■ **Qué hacer**: Según el texto sobre la llegada de Martín Pepa a Buenos Aires, ¿de qué programa eran los movileros que lo interceptaron en el aeropuerto?

■ **Texto proporcionado**:
☆ ☆ ☆
El polista aterrizó en la capital argentina en medio del escándalo por su ruptura con Carolina Ardohain. Su silencio ante las cámaras generó diversas reacciones.
Martín Pepa llegó a Buenos Aires en medio de la controversia por su separación de Carolina Ardohain, más conocida como Pampita. A su arribo al aeropuerto, el empresario fue interceptado por movileros del programa LAM (América TV), quienes buscaban obtener sus primeras declaraciones tras las versiones de una supuesta «tortura telefónica» y el hartazgo del polista.
Sin embargo, Pepa optó por el silencio: con la mirada fija y paso firme, se dirigió directamente a un vehículo que lo esperaba, ignorando las preguntas de la prensa. Esta actitud fue criticada por el panel del programa, donde algunos lo calificaron de maleducado por no tener un gesto de cortesía luego de meses de exposición mediática junto a la conductora.
☆ ☆ ☆
■ **Filas de datos**:

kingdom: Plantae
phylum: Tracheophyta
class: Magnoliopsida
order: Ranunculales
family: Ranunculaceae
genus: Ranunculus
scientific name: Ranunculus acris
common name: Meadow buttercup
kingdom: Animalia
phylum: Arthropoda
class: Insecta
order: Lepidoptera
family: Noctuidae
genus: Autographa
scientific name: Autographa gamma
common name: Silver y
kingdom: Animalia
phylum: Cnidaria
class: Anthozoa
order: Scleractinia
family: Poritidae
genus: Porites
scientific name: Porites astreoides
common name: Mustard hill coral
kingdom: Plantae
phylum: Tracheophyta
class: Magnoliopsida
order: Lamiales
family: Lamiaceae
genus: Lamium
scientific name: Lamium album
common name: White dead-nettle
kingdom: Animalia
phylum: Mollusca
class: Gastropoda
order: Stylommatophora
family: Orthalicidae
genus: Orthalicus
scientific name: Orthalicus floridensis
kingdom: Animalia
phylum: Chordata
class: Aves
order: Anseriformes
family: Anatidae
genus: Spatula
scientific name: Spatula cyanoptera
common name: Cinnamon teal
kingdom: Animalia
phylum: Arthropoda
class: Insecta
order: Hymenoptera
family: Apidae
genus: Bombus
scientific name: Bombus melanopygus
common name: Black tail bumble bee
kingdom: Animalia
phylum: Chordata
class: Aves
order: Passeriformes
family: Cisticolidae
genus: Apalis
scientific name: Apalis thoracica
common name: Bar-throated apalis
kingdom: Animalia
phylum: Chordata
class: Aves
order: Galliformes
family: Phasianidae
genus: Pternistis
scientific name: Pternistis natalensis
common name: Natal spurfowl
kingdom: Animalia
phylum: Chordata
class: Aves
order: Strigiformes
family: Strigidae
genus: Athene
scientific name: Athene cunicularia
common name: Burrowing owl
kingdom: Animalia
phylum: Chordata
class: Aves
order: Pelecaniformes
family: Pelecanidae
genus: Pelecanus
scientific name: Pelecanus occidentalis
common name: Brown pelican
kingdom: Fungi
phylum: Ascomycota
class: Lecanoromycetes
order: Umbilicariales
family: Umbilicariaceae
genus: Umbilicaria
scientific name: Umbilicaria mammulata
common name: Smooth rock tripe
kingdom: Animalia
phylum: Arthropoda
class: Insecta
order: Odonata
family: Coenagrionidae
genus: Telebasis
☆ ☆ ☆
■ **Resultado del ejercicio**: Del programa LAM, de América TV.